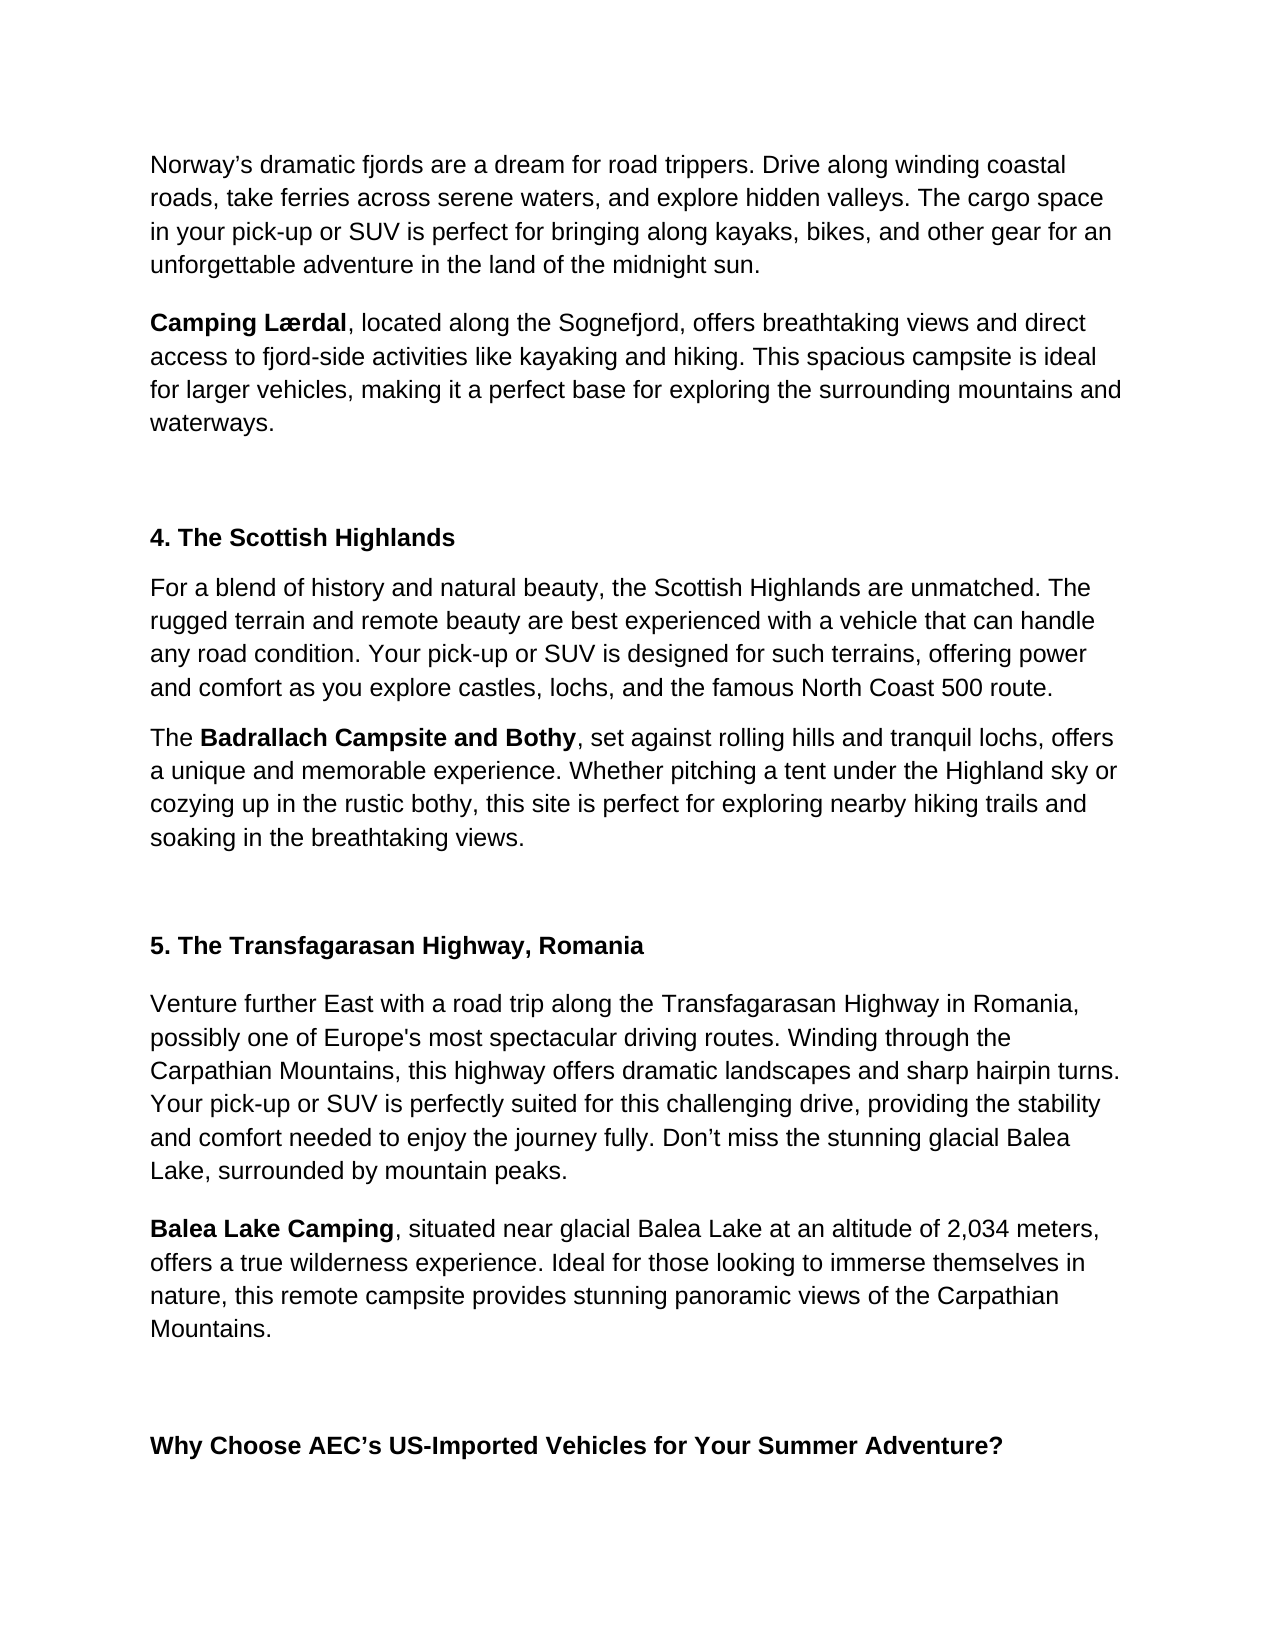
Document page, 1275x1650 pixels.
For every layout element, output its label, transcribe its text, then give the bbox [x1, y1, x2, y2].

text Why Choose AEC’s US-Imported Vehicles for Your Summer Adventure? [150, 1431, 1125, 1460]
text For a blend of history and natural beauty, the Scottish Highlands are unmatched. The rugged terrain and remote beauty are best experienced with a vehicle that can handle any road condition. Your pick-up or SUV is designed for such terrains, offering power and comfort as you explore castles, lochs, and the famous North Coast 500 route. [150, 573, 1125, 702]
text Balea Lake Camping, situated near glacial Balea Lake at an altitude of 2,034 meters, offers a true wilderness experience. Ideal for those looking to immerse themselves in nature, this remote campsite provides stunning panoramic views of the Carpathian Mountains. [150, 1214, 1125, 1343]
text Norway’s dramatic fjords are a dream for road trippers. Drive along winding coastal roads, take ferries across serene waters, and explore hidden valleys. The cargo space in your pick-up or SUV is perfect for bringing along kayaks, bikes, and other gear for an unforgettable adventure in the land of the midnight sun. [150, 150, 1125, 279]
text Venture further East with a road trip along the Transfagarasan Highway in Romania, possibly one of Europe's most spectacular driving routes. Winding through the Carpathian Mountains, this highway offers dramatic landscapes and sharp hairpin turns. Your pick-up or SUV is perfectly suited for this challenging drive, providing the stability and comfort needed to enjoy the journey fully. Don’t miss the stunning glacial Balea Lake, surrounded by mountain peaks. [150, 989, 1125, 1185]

•••

PROBLEM REQUIREMENTS: Output the entries exactly and keep every picture out of them.

OUTPUT OF THE TASK:
Document page, 1275x1650 pixels.
For every layout element, output its label, transcribe its text, then give the bbox [x1, y1, x2, y2].

text Why Choose AEC’s US-Imported Vehicles for Your Summer Adventure? [150, 1431, 1125, 1460]
text For a blend of history and natural beauty, the Scottish Highlands are unmatched. The rugged terrain and remote beauty are best experienced with a vehicle that can handle any road condition. Your pick-up or SUV is designed for such terrains, offering power and comfort as you explore castles, lochs, and the famous North Coast 500 route. [150, 573, 1125, 702]
text Balea Lake Camping, situated near glacial Balea Lake at an altitude of 2,034 meters, offers a true wilderness experience. Ideal for those looking to immerse themselves in nature, this remote campsite provides stunning panoramic views of the Carpathian Mountains. [150, 1214, 1125, 1343]
text Norway’s dramatic fjords are a dream for road trippers. Drive along winding coastal roads, take ferries across serene waters, and explore hidden valleys. The cargo space in your pick-up or SUV is perfect for bringing along kayaks, bikes, and other gear for an unforgettable adventure in the land of the midnight sun. [150, 150, 1125, 279]
text Venture further East with a road trip along the Transfagarasan Highway in Romania, possibly one of Europe's most spectacular driving routes. Winding through the Carpathian Mountains, this highway offers dramatic landscapes and sharp hairpin turns. Your pick-up or SUV is perfectly suited for this challenging drive, providing the stability and comfort needed to enjoy the journey fully. Don’t miss the stunning glacial Balea Lake, surrounded by mountain peaks. [150, 989, 1125, 1185]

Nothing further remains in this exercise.